Herbert was devoted to Cuthbert and saw him once a year for spiritual guidance. Herbert lived on a small island in Lake Derwentwater in Cumbria. He prayed that he might pass on from the earthly life at the same time as Cuthbert. His prayer was heard.

21st St Enda of Innismore (c 530).
A warrior king in western Ireland, Enda was converted to the Christian faith by his sister who was abbess of a monastery. He studied for the priesthood, was ordained, and took monastic vows. He built a church in eastern Ireland but was then given the Aran Islands by the King of Munster. The Aran islands are off the west coast of Ireland. Enda established a monastery on the largest of the islands.

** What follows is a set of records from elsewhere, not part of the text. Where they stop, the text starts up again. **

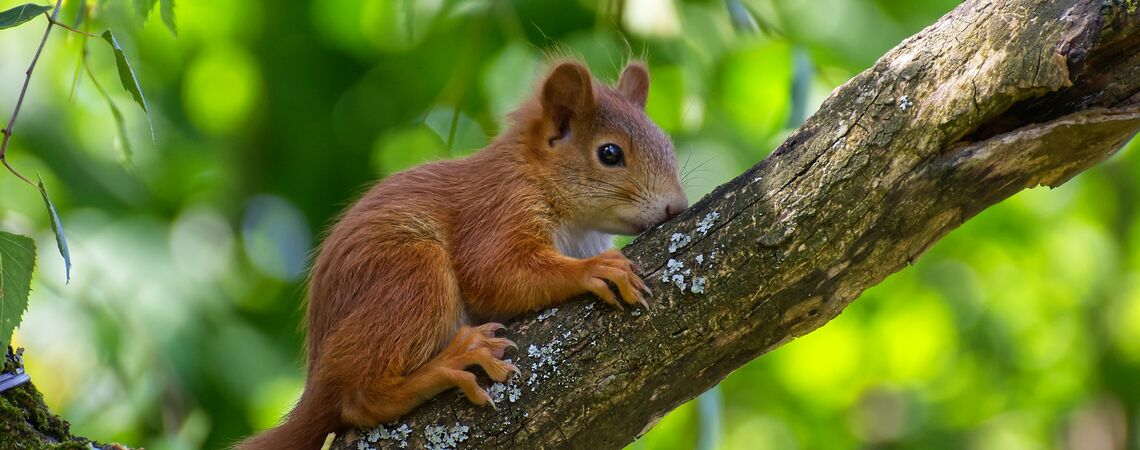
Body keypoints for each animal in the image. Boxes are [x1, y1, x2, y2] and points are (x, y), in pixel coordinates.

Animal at [235, 60, 688, 450]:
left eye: (667, 142)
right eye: (610, 154)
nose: (677, 207)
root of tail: (317, 377)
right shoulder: (498, 208)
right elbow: (494, 274)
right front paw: (595, 268)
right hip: (413, 275)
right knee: (359, 400)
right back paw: (451, 364)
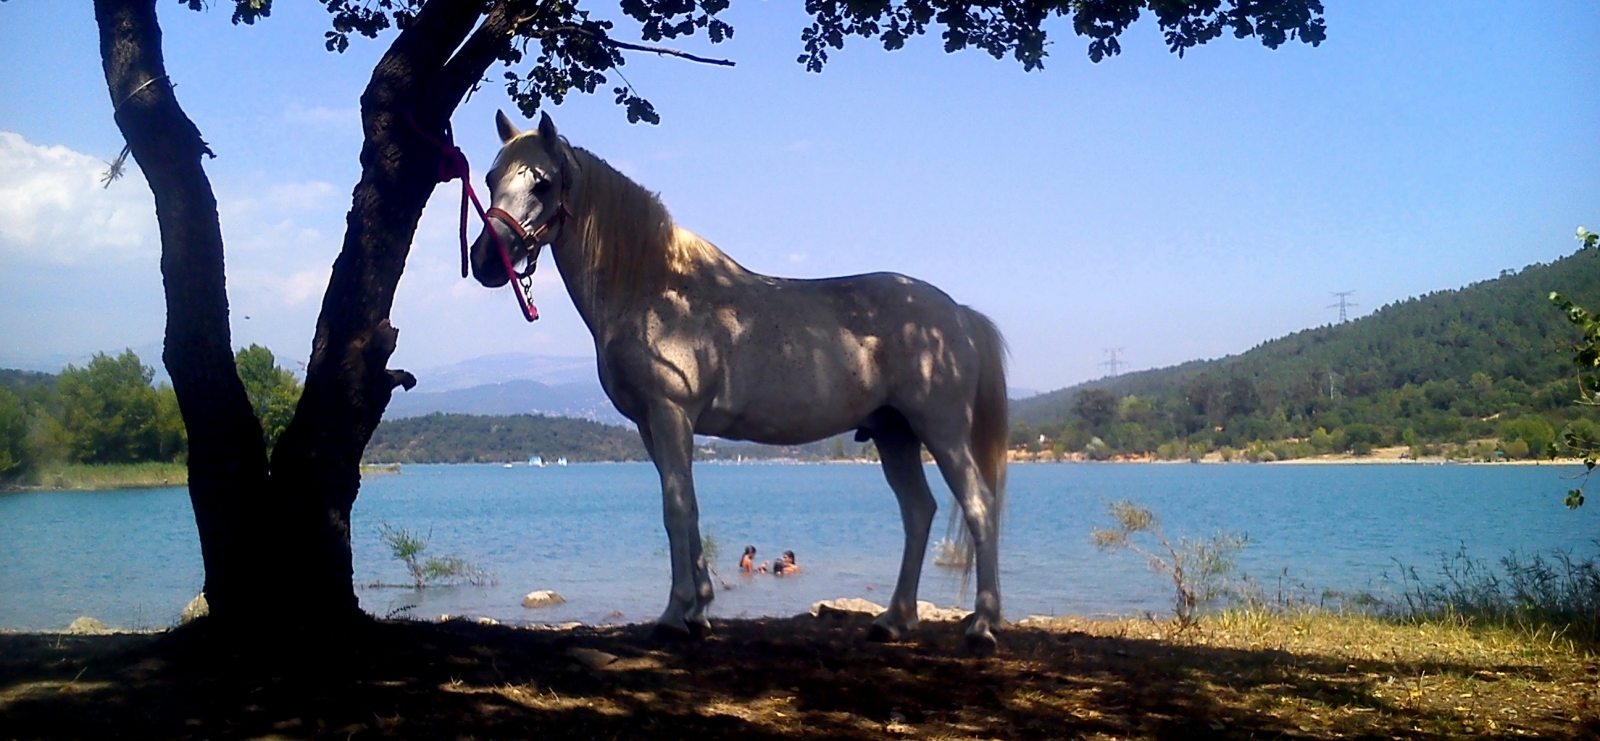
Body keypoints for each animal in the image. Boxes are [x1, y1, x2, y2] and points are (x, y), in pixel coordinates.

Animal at [467, 112, 1004, 656]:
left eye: (542, 183)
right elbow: (686, 507)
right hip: (894, 435)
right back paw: (893, 620)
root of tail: (957, 315)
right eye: (489, 179)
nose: (487, 261)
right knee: (918, 512)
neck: (654, 290)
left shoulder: (671, 413)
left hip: (942, 432)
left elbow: (676, 508)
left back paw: (981, 624)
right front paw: (698, 611)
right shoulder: (651, 426)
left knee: (979, 508)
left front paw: (674, 614)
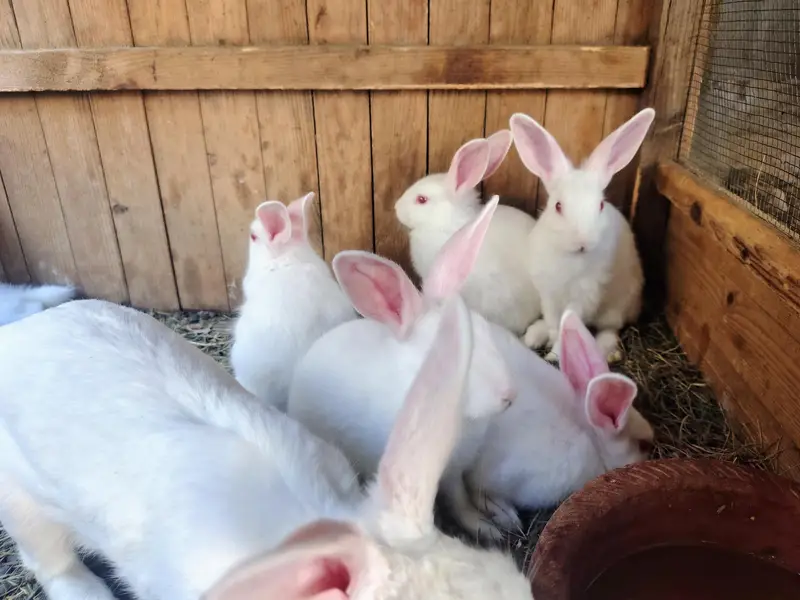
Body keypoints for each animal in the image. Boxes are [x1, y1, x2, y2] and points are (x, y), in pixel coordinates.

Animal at [288, 196, 519, 543]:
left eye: (484, 328)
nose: (508, 395)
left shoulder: (459, 469)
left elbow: (464, 495)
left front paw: (494, 519)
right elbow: (455, 502)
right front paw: (485, 529)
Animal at [467, 309, 655, 518]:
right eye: (643, 445)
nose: (653, 442)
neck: (588, 434)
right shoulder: (496, 474)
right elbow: (476, 489)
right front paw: (503, 514)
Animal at [509, 108, 656, 363]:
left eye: (600, 206)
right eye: (558, 206)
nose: (583, 242)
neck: (570, 258)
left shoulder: (584, 297)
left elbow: (568, 326)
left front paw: (556, 356)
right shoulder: (548, 294)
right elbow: (553, 324)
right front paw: (550, 347)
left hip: (617, 307)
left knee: (610, 328)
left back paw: (606, 350)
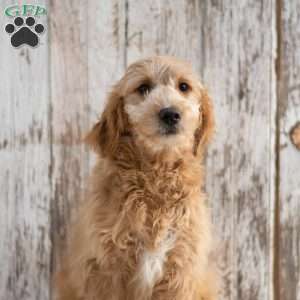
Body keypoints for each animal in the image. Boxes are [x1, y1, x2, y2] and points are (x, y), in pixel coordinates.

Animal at [55, 56, 217, 300]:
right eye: (143, 88)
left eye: (184, 87)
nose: (170, 114)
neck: (156, 174)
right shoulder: (106, 270)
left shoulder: (181, 270)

Enda’s community followed the example of the early Egyptian fathers in asceticism and simplicity. The monastery became well known and St Columba called it the ‘Sun of the west’. Other well-known saints came to visit. St Enda had a great impact on the development of Irish monasticism. Enda is a popular boy’s name to this day.

30th St Osburga of Coventry, Virgin (c 1015
All we can say about St Osburga is that she was the abbess of a convent founded by King Canute in Coventry in Mercia. She was greatly venerated in the Middle Ages, and this continued even after the Reformation. Her shrine became a place of many miracles. She is the patron saint of Coventry.

28th St Oswald, Archbishop of York (992).
He was born in England to a noble Danish family. King Edgar, having been made aware of Oswald’s holy life, appointed him to the See of Worcester. Together with St Ethelwold of Winchester, he became the foremost supporter of St Dunstan, who had succeeded to Canterbury, and had a great and successful scheme for the revitalisation of the church in the country. He was also appointed to the See of York but did not relinquish the See of Worcester, where he preferred to be. He died, still on his knees, after his daily ministration to twelve poor people, by washing their feet. He was known for his gentleness and kindness and was greatly loved by the people. After twelve years, when his grave was opened, ‘his stole remained in all its freshness and beauty.’ Many miracles took place at his shrine.